> **To do**:
1. According to the passage on Burkard von Müllenheim-Rechberg, of which battleship was he the highest-ranking survivor?
2. Reproduce the part of the passage on Burkard von Müllenheim-Rechberg between "Richard Alexander Conrad" and "the battleship Bismarck.", inclusive.
3. Write the next part of the passage on Burkard von Müllenheim-Rechberg, picking up after its last sentence.

> **Selected excerpt**:
Richard Alexander Conrad Bernhard Burkard von Müllenheim-Rechberg (Spandau, 25 June 1910 — Herrsching am Ammersee, 1 June 2003) was a German diplomat and author. After his career as a naval officer in the Kriegsmarine, he entered the diplomatic career of the Federal Republic of Germany. He was the highest-ranking survivor of the battleship Bismarck.

Early life 
Burkard Freiherr von Müllenheim-Rechberg was a member of the Müllenheim family, an old protestant family which originated from Alsace. After receiving his Abitur in 1929, he entered the Reichsmarine, the Weimar navy. He became an aide to the German military attaché in London.

> **Dataset content**:
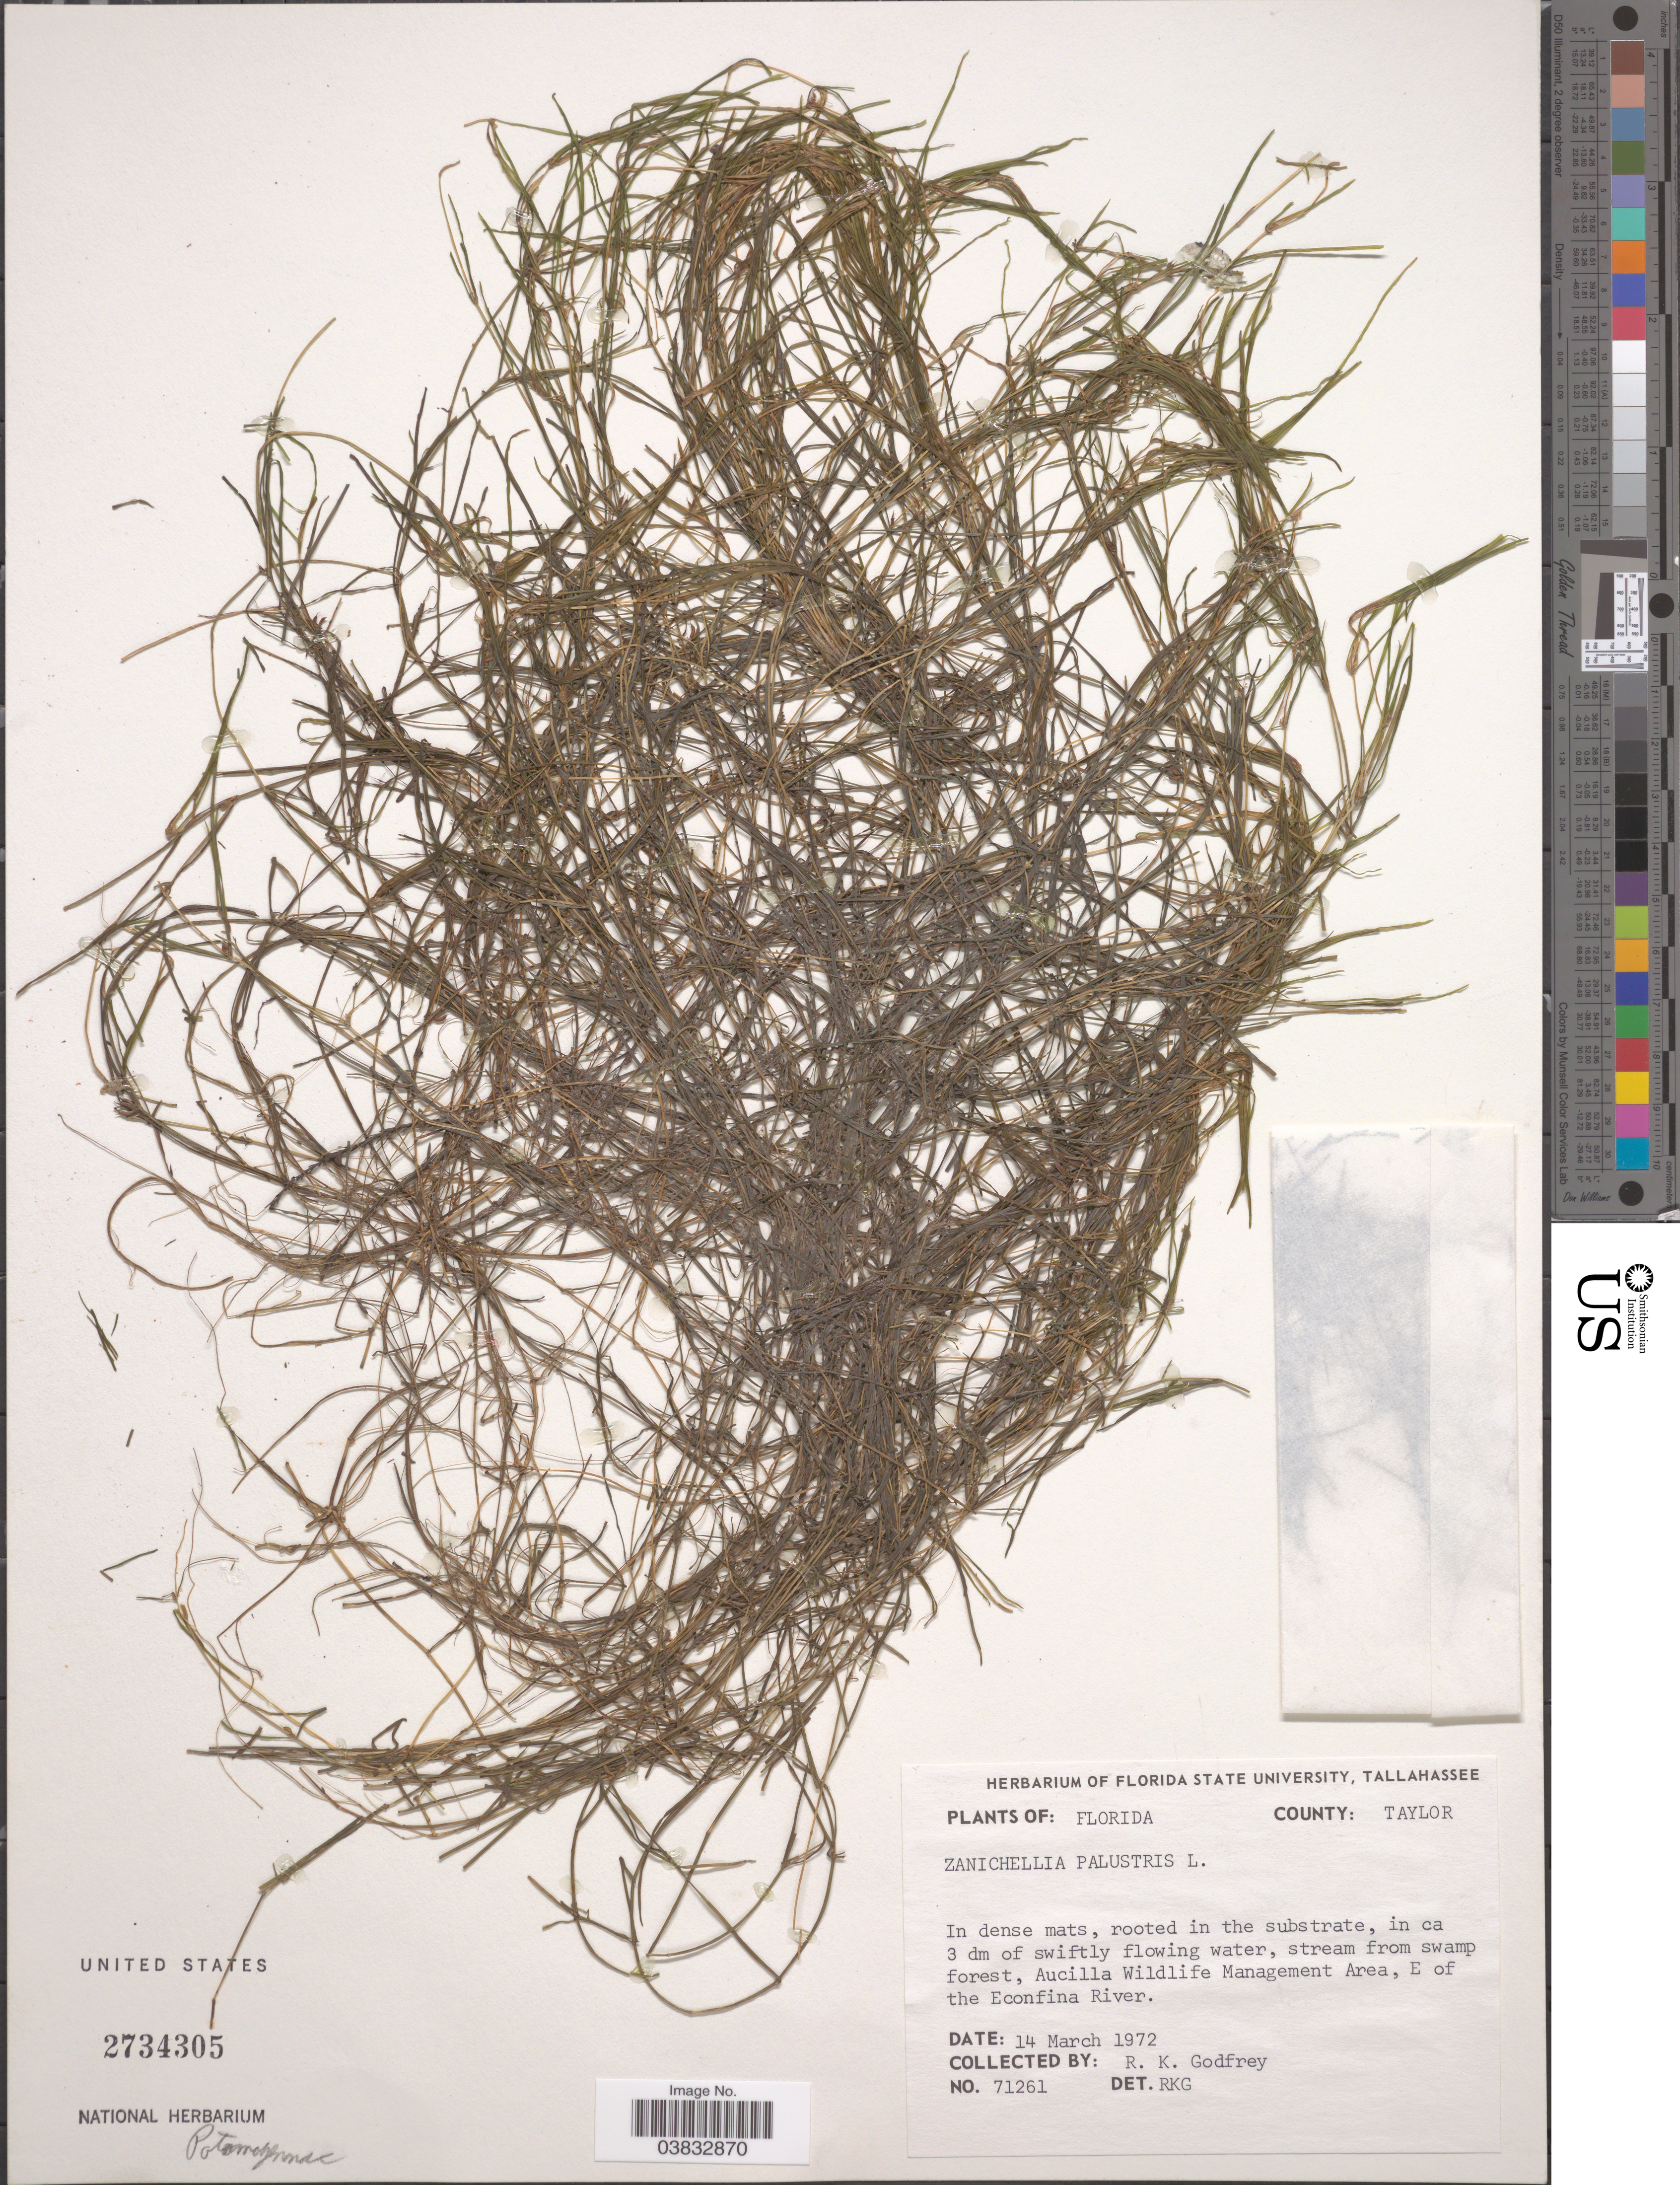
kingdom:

> **In response**:
1. He was the highest-ranking survivor of the battleship Bismarck.

2.
Richard Alexander Conrad Bernhard Burkard von Müllenheim-Rechberg (Spandau, 25 June 1910 — Herrsching am Ammersee, 1 June 2003) was a German diplomat and author. After his career as a naval officer in the Kriegsmarine, he entered the diplomatic career of the Federal Republic of Germany. He was the highest-ranking survivor of the battleship Bismarck.

3.
Second World War 

At the outbreak of the Second World War, von Müllenheim-Rechberg served on several vessels. In May 1941, he experienced the sinking of the battleship Bismarck as fourth artillery officer with the rank of lieutenant commander, thereby becoming the highest-ranking survivor of the ship. He was rescued by the British cruiser Dorsetshire and, after initial detention in England, was transported to Bowmanville prisoner of war camp in Ontario, Canada, from early April 1942 until it closed in April 1945. He was later brought back to England in spring 1946 in preparation for repatriation. On 1 February 1943, he was promoted to the rank of commander.

Diplomatic career 
From 1947 to 1949, von Müllenheim-Rechberg studied at the University of Frankfurt. In 1949, he passed the state examination in jurisprudence. In 1952, he entered the diplomatic service of the Federal Foreign Office. He was a member of the West German NATO delegation in Paris in 1955 and participated at the NATO conference in Bonn in 1956.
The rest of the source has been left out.